New semester, new teacher


Physics teacher Aaron Pacheco guides Jack Lindstrom and Sean Supan through one of many inquiry-based projects.

Celeste Noraian, Reporter, Photographer

In December, new physics teacher Aaron Pacheco received his diploma from Illinois State University. In January, he received his first classroom. Pacheco has taken over the classroom of former physics teacher Luke Luginbuhl who left to further his solar panel business.

A lover of Indy Folk music and musicals, Pacheco is excited to bring his engaging teaching style to the students. But as a mid-year arrival, Pacheco had to figure out what the students have learned already and he has to teach them in the time remaining.

“All my students have been great at accepting a new teacher,” Pacheco said. “The hardest part is just figuring out what my students already know, and what I want them to know.”

So far Pacheco has done several labs, such as using a cork on a string to help students explore radians and mass and a balloon experiment in which the balloon traveled across a line of string to demonstrate force. Pacheco is planning on doing many more interactive lessons as the year progresses.

Pacheco’s physics students, Jackson Powell, Jack Feely, and Josh Pinter, explore weight and stability with a boat in water in a recent lab.

“I try to run inquiry-based labs where I allow students to draw their own conclusions instead of me telling them what it should be,” Pacheco said.

Pacheco’s love for physics emerged after working for nine years at a boy scout camp. It was there he realized he wanted to share his joy of science with many more young people.

“Mr. Pacheco does an excellent job at keeping students engaged and personally trying to connect to all of his students,” senior Aidan Bovee said.

Junior Tori Coleman said Pacheco works carefully to prepare the students for new material.
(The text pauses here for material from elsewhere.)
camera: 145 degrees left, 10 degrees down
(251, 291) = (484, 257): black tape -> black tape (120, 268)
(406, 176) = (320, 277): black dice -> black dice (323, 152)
“Overall, I think he is very helpful in making sure we understand the new content and gives us a lot of practice and ensures that we are fully prepared for upcoming tests,” Coleman said.

Eventually, Pacheco wants to move back to the South. For Pacheco this includes the Carolinas, Texas, Florida, or California.

But those plans are in the future. For now, Pacheco is focused on the students in front of him.

“My end goal is to create an interest in physics to as many students as possible and let them develop advanced problem solving skills,” Pacheco said.

A line from Pacheco’s favorite song Birds with Broken Wings reads, “You gotta walk the bottom if you wanna see the top.” Despite being a recent graduate, Pacheco landed his first full time teaching job a couple weeks after. Walk into Pacheco’s physics classroom any day of the week, and it looks like he is already heading towards that top.